The task
Work through the listing below, copying each line that carries the word "format".

Supplied records

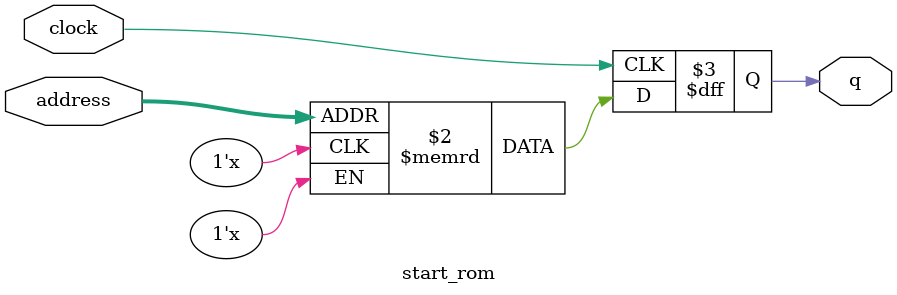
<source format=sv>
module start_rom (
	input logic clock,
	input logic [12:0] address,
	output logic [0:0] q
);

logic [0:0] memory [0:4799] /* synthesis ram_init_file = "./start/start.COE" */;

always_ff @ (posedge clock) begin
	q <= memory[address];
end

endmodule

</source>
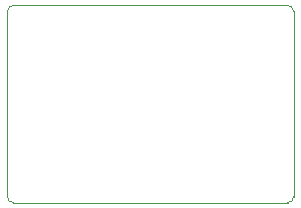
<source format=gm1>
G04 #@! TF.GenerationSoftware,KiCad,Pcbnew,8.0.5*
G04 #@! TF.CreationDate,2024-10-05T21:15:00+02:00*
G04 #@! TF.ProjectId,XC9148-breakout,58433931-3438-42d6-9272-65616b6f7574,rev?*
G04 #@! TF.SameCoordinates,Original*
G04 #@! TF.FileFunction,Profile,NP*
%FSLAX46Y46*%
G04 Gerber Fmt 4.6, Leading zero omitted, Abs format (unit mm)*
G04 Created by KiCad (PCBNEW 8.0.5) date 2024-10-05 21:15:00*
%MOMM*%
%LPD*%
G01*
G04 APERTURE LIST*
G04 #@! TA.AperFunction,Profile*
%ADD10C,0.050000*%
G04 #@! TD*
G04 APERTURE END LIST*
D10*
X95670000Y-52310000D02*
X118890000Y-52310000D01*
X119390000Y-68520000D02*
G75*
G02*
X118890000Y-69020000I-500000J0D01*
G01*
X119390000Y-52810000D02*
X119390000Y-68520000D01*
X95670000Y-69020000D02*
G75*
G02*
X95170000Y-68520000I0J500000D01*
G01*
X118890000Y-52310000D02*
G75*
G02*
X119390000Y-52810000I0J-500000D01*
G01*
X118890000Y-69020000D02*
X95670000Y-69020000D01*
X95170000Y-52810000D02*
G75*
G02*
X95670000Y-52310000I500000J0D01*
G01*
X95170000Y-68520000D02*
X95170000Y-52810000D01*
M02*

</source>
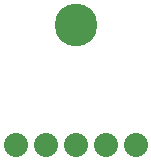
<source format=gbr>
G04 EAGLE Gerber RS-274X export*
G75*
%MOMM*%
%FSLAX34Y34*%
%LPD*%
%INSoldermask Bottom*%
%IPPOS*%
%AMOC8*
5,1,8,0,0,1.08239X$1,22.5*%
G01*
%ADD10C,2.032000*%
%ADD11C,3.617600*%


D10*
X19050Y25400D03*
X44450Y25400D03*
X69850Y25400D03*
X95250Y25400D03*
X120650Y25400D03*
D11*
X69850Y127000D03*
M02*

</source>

The completed task
<source format=sv>
<source format=gm1>
G04 Gerber Fmt 4.6, Leading zero omitted, Abs format (unit mm)*
<source format=gbr>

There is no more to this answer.